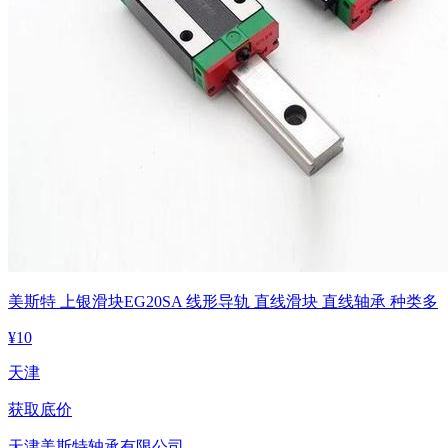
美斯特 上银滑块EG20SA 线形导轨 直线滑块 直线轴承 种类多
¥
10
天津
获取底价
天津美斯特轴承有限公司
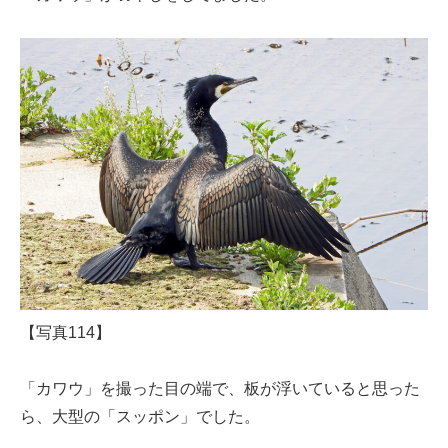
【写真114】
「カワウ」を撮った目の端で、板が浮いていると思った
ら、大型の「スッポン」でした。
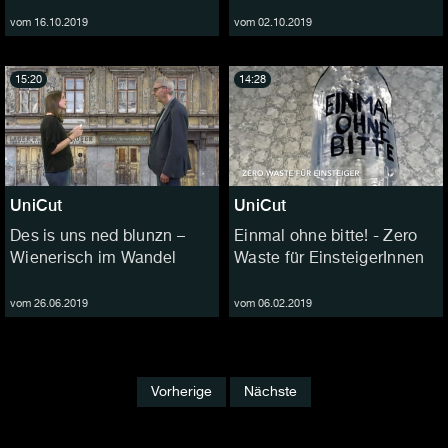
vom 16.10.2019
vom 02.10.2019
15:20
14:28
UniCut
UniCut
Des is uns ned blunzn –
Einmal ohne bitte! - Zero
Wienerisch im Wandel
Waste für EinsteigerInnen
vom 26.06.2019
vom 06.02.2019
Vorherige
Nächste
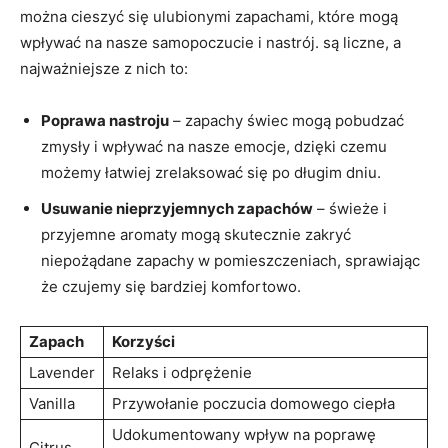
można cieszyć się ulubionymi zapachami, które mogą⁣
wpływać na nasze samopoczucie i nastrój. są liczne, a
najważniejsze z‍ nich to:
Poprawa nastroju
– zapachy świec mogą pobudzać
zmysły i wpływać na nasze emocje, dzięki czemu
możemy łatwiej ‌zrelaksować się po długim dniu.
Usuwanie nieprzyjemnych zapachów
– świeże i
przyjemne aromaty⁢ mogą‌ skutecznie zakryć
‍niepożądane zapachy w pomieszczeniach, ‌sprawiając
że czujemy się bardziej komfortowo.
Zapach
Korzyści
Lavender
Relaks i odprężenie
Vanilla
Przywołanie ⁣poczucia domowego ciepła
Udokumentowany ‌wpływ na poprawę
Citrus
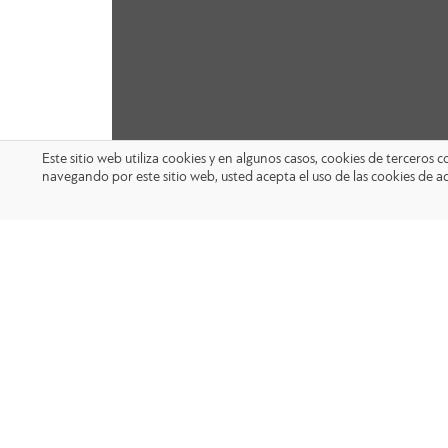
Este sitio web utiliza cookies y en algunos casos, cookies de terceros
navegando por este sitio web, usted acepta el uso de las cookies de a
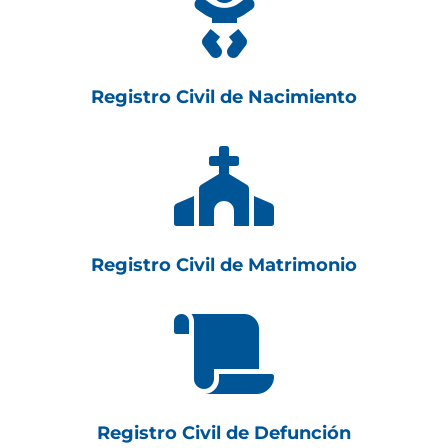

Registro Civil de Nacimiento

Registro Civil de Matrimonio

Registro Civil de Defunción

::::::::

## TASK STATEMENT
Repeat the listing verbatim. Skip the pictures.

## WRITTEN RESPONSE
美斯特 上银滑块EG20SA 线形导轨 直线滑块 直线轴承 种类多
¥
10
天津
获取底价
天津美斯特轴承有限公司
【写真114】
「カワウ」を撮った目の端で、板が浮いていると思った
ら、大型の「スッポン」でした。
vom 16.10.2019
vom 02.10.2019
15:20
14:28
UniCut
UniCut
Des is uns ned blunzn –
Einmal ohne bitte! - Zero
Wienerisch im Wandel
Waste für EinsteigerInnen
vom 26.06.2019
vom 06.02.2019
Vorherige
Nächste
można cieszyć się ulubionymi zapachami, które mogą⁣
wpływać na nasze samopoczucie i nastrój. są liczne, a
najważniejsze z‍ nich to:
Poprawa nastroju
– zapachy świec mogą pobudzać
zmysły i wpływać na nasze emocje, dzięki czemu
możemy łatwiej ‌zrelaksować się po długim dniu.
Usuwanie nieprzyjemnych zapachów
– świeże i
przyjemne aromaty⁢ mogą‌ skutecznie zakryć
‍niepożądane zapachy w pomieszczeniach, ‌sprawiając
że czujemy się bardziej komfortowo.
Zapach
Korzyści
Lavender
Relaks i odprężenie
Vanilla
Przywołanie ⁣poczucia domowego ciepła
Udokumentowany ‌wpływ na poprawę
Citrus
Este sitio web utiliza cookies y en algunos casos, cookies de terceros
navegando por este sitio web, usted acepta el uso de las cookies de a

Registro Civil de Nacimiento

Registro Civil de Matrimonio

Registro Civil de Defunción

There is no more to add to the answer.